Man merkt deutlich, dass De Felice zumindest in wissenschaftlicher Hinsicht nicht zu Schieders Freunden zählt. Die mit über 7000 Seiten zugegebenermaßen etwas umfangreiche Mussolini-Biographie wird qualifiziert als "ein riesiger Steinbruch [...], aus dem man sich die Bausteine für eine wirklich kritische Sicht des Diktators zusammensuchen muß" (113), und er widerspricht De Felices Thesen häufig, etwa wenn dieser behauptet, Mussolini habe bis zum Münchener Abkommen die bestimmende Position zwischen Hitler und den Westmächten einnehmen wollen. Schieder hingegen meint, die Bindung Mussolinis an Hitler sei von Anfang an existent gewesen. De Felices Überlegung, Mussolini habe sich 1943 an die Spitze der RSI setzen lassen, um die Italiener vor dem schlimmeren Schicksal der deutschen Besatzung zu bewahren und sich somit als eine Art Märtyrer geopfert, wird gleich doppelt zurückgewiesen (102, 114).
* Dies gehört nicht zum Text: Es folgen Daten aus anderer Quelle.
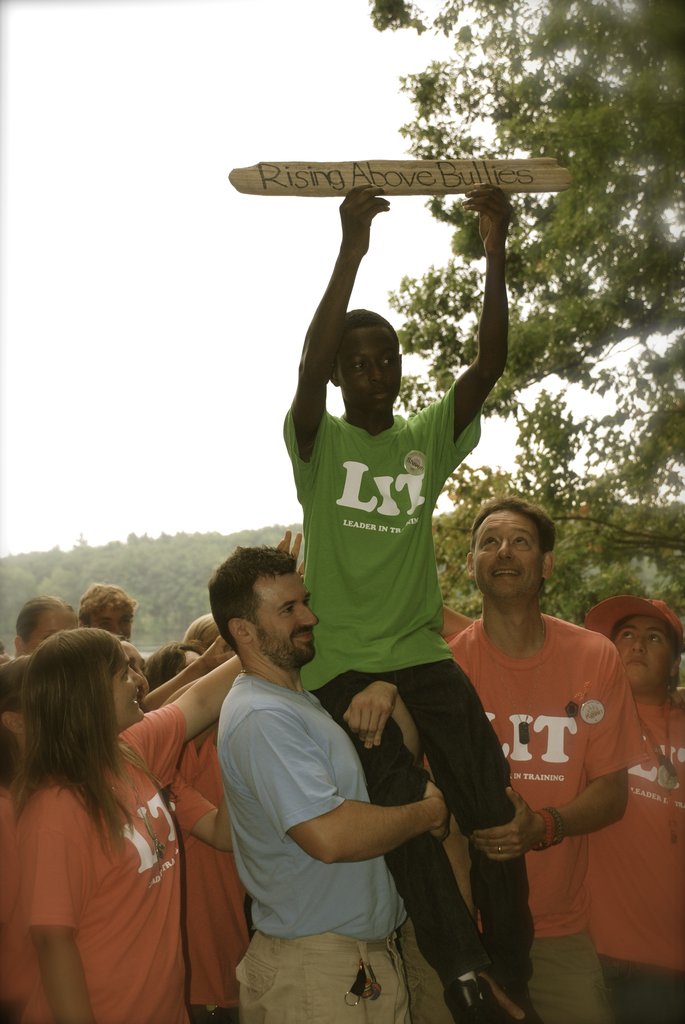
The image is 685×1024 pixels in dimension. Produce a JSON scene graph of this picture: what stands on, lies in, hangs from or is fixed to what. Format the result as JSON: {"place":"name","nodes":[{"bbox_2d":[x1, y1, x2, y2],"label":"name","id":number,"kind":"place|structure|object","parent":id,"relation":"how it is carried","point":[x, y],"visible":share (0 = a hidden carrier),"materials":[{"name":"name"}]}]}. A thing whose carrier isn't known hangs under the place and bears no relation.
{"place":"outdoors","nodes":[
{"label":"outdoors","id":0,"kind":"place"},
{"bbox_2d":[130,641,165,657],"label":"water","id":1,"kind":"structure","parent":0,"point":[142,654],"materials":[{"name":"grey liquid"}]},
{"bbox_2d":[0,526,300,650],"label":"wooded hill","id":2,"kind":"structure","parent":0,"point":[40,578],"materials":[{"name":"green plant"}]},
{"bbox_2d":[1,0,680,574],"label":"sky","id":3,"kind":"structure","parent":0,"point":[224,169],"materials":[{"name":"white"}]},
{"label":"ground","id":4,"kind":"structure","parent":0},
{"bbox_2d":[0,655,34,1023],"label":"person","id":5,"kind":"object","parent":4,"relation":"on","point":[2,812],"visible":0.48},
{"bbox_2d":[13,594,78,656],"label":"person","id":6,"kind":"object","parent":4,"relation":"on","point":[48,620],"visible":0.31},
{"bbox_2d":[77,583,135,639],"label":"person","id":7,"kind":"object","parent":4,"relation":"on","point":[104,610],"visible":0.46},
{"bbox_2d":[11,622,240,1023],"label":"woman","id":8,"kind":"object","parent":4,"relation":"on","point":[72,712],"visible":0.93},
{"bbox_2d":[116,638,148,703],"label":"person","id":9,"kind":"object","parent":4,"relation":"on","point":[132,660],"visible":0.1},
{"bbox_2d":[141,640,201,706],"label":"person","id":10,"kind":"object","parent":4,"relation":"on","point":[164,656],"visible":0.15},
{"bbox_2d":[151,642,244,1023],"label":"person","id":11,"kind":"object","parent":4,"relation":"on","point":[192,886],"visible":0.35},
{"bbox_2d":[184,613,220,651],"label":"person","id":12,"kind":"object","parent":4,"relation":"on","point":[194,626],"visible":0.13},
{"bbox_2d":[207,531,447,1021],"label":"man","id":13,"kind":"object","parent":4,"relation":"on","point":[268,712],"visible":0.97},
{"bbox_2d":[345,948,381,1006],"label":"keys","id":14,"kind":"object","parent":13,"relation":"attached to","point":[362,964],"visible":0.96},
{"bbox_2d":[283,180,540,1023],"label":"boy","id":15,"kind":"object","parent":13,"relation":"on","point":[360,423],"visible":0.91},
{"bbox_2d":[228,157,568,196],"label":"wooden sign","id":16,"kind":"object","parent":15,"relation":"in","point":[248,191],"visible":0.96,"materials":[{"name":"brown wood"}]},
{"bbox_2d":[369,0,684,625],"label":"tree","id":17,"kind":"object","parent":4,"relation":"on","point":[536,281],"visible":0.9,"materials":[{"name":"green plant"}]},
{"bbox_2d":[444,502,637,1023],"label":"man","id":18,"kind":"object","parent":4,"relation":"on","point":[506,544],"visible":0.85},
{"bbox_2d":[582,593,684,1023],"label":"woman","id":19,"kind":"object","parent":4,"relation":"on","point":[632,670],"visible":0.81}
]}

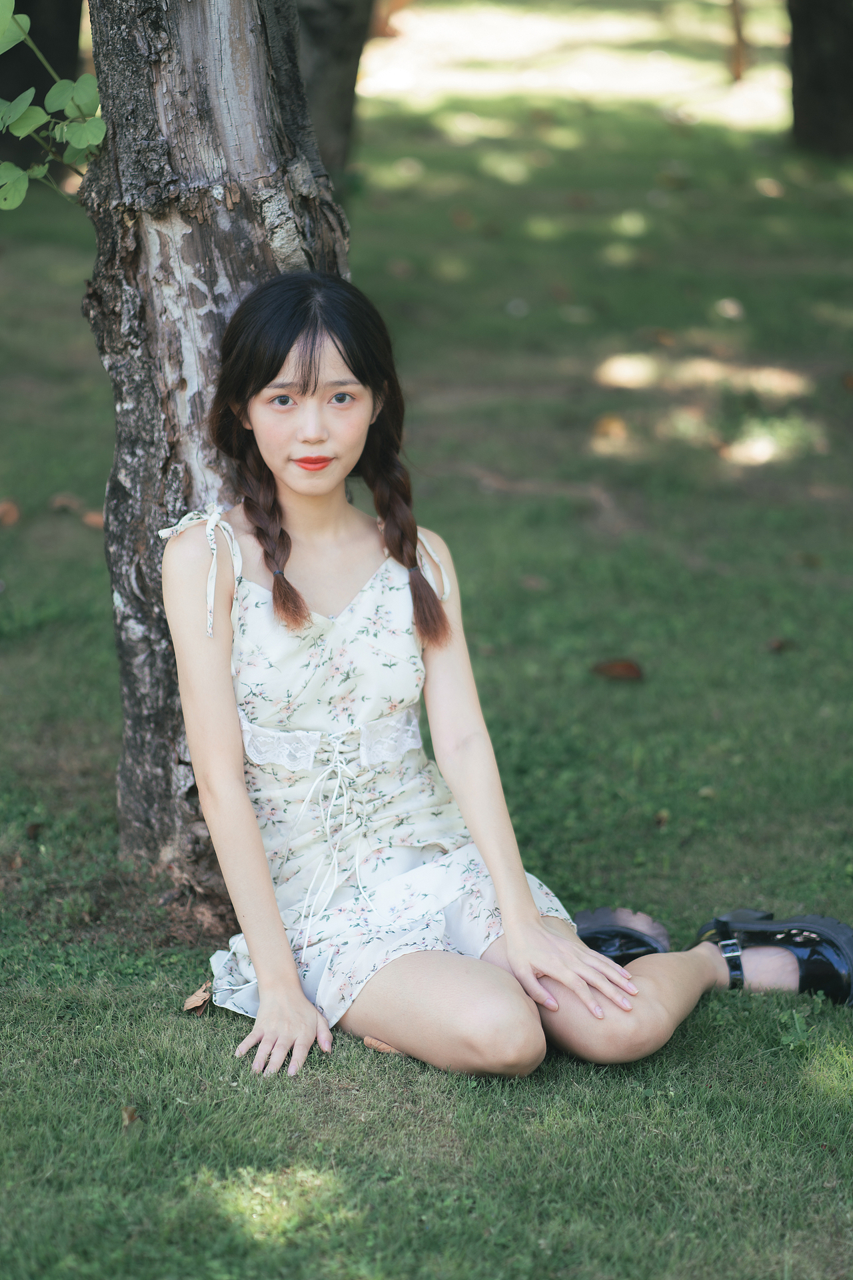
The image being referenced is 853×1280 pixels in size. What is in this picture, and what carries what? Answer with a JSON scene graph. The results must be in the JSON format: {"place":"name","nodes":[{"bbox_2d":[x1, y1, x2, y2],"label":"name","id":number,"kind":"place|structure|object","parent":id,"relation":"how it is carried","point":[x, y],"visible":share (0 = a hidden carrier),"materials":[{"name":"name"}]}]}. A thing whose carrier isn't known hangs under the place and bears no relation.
{"place":"outdoors","nodes":[
{"label":"outdoors","id":0,"kind":"place"},
{"bbox_2d":[0,9,852,1279],"label":"lawn","id":1,"kind":"structure","parent":0,"point":[16,562],"materials":[{"name":"green plant"}]},
{"bbox_2d":[0,499,21,526],"label":"dry leaf","id":2,"kind":"object","parent":1,"relation":"on","point":[13,515],"visible":0.98,"materials":[{"name":"brown"}]},
{"bbox_2d":[24,821,43,839],"label":"dry leaf","id":3,"kind":"object","parent":1,"relation":"on","point":[36,827],"visible":0.9,"materials":[{"name":"brown"}]},
{"bbox_2d":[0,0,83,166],"label":"background tree","id":4,"kind":"object","parent":1,"relation":"on","point":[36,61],"visible":0.67,"materials":[{"name":"plant"}]},
{"bbox_2d":[48,492,83,512],"label":"dry leaf","id":5,"kind":"object","parent":1,"relation":"on","point":[58,502],"visible":0.93,"materials":[{"name":"brown"}]},
{"bbox_2d":[80,509,105,528],"label":"dry leaf","id":6,"kind":"object","parent":1,"relation":"on","point":[93,519],"visible":0.57,"materials":[{"name":"brown"}]},
{"bbox_2d":[120,1104,139,1126],"label":"dry leaf","id":7,"kind":"object","parent":1,"relation":"on","point":[130,1118],"visible":0.73,"materials":[{"name":"brown plant"}]},
{"bbox_2d":[182,980,213,1014],"label":"dry leaf","id":8,"kind":"object","parent":1,"relation":"on","point":[200,1003],"visible":0.83,"materials":[{"name":"brown plant"}]},
{"bbox_2d":[81,0,353,925],"label":"tree","id":9,"kind":"object","parent":1,"relation":"on","point":[187,241],"visible":0.75,"materials":[{"name":"wood"}]},
{"bbox_2d":[0,1,105,208],"label":"leafy branch","id":10,"kind":"object","parent":9,"relation":"attached to","point":[21,36],"visible":0.96,"materials":[{"name":"green plant"}]},
{"bbox_2d":[294,0,373,196],"label":"tree trunk","id":11,"kind":"object","parent":1,"relation":"on","point":[334,39],"visible":0.55,"materials":[{"name":"grey wood"}]},
{"bbox_2d":[362,1035,403,1053],"label":"leaf","id":12,"kind":"object","parent":1,"relation":"on","point":[384,1045],"visible":0.45,"materials":[{"name":"brown plant"}]},
{"bbox_2d":[164,275,844,1093],"label":"woman","id":13,"kind":"object","parent":1,"relation":"on","point":[531,908],"visible":0.99},
{"bbox_2d":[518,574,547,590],"label":"dry leaf","id":14,"kind":"object","parent":1,"relation":"on","point":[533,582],"visible":0.8,"materials":[{"name":"brown"}]},
{"bbox_2d":[591,414,629,442],"label":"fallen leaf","id":15,"kind":"object","parent":1,"relation":"on","point":[611,429],"visible":0.9,"materials":[{"name":"brown"}]},
{"bbox_2d":[591,658,644,680],"label":"dry leaf","id":16,"kind":"object","parent":1,"relation":"on","point":[631,667],"visible":0.96,"materials":[{"name":"brown"}]},
{"bbox_2d":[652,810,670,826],"label":"dry leaf","id":17,"kind":"object","parent":1,"relation":"on","point":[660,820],"visible":0.86,"materials":[{"name":"brown"}]},
{"bbox_2d":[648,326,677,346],"label":"fallen leaf","id":18,"kind":"object","parent":1,"relation":"on","point":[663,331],"visible":0.94,"materials":[{"name":"brown"}]},
{"bbox_2d":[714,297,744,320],"label":"fallen leaf","id":19,"kind":"object","parent":1,"relation":"on","point":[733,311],"visible":0.97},
{"bbox_2d":[728,0,747,80],"label":"tree trunk","id":20,"kind":"object","parent":1,"relation":"on","point":[737,69],"visible":0.96,"materials":[{"name":"brown wood"}]},
{"bbox_2d":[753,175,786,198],"label":"dry leaf","id":21,"kind":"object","parent":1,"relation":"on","point":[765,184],"visible":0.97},
{"bbox_2d":[767,637,795,652],"label":"dry leaf","id":22,"kind":"object","parent":1,"relation":"on","point":[779,645],"visible":0.91,"materials":[{"name":"brown"}]},
{"bbox_2d":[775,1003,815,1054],"label":"small weed plant","id":23,"kind":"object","parent":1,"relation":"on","point":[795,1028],"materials":[{"name":"green plant"}]},
{"bbox_2d":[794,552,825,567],"label":"dry leaf","id":24,"kind":"object","parent":1,"relation":"on","point":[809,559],"visible":0.93,"materials":[{"name":"brown"}]},
{"bbox_2d":[788,0,852,157],"label":"tree trunk","id":25,"kind":"object","parent":1,"relation":"on","point":[815,83],"visible":0.99,"materials":[{"name":"black wood"}]},
{"bbox_2d":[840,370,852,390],"label":"fallen leaf","id":26,"kind":"object","parent":1,"relation":"on","point":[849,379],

Ungeachtet der Beurteilung De Felices sollte es allerdings noch bis Anfang der 1990er dauern, bis das Wirken der Resistenza - die in der RSI auch einen Bürgerkrieg gegen Italiener führte - kritisch hinterfragt werden konnte und eine offenere Diskussion möglich wurde.

Insgesamt: Ein besserer, nahezu alle Facetten des italienischen Faschismus umreißender und in strittigen Fragen auch die Gegenpositionen aufzeigender, deutschsprachiger Überblick als das nur reichlich 100 Seiten umfassende Buch von Wolfgang Schieder dürfte nur schwer zu finden sein.


Anmerkungen:

[1] Renzo De Felice: Mussolini il rivoluzionario; Mussolini il fascista (2 Bde.); Mussolini il duce (2 Bde.), Mussolini l'alleato (3 Bde.), Turin 1965-1997.

[2] Vgl. z.B. Renzo De Felice / Michael Ledeen: Intervista sul fascismo, Bari 1975 (u.ö.)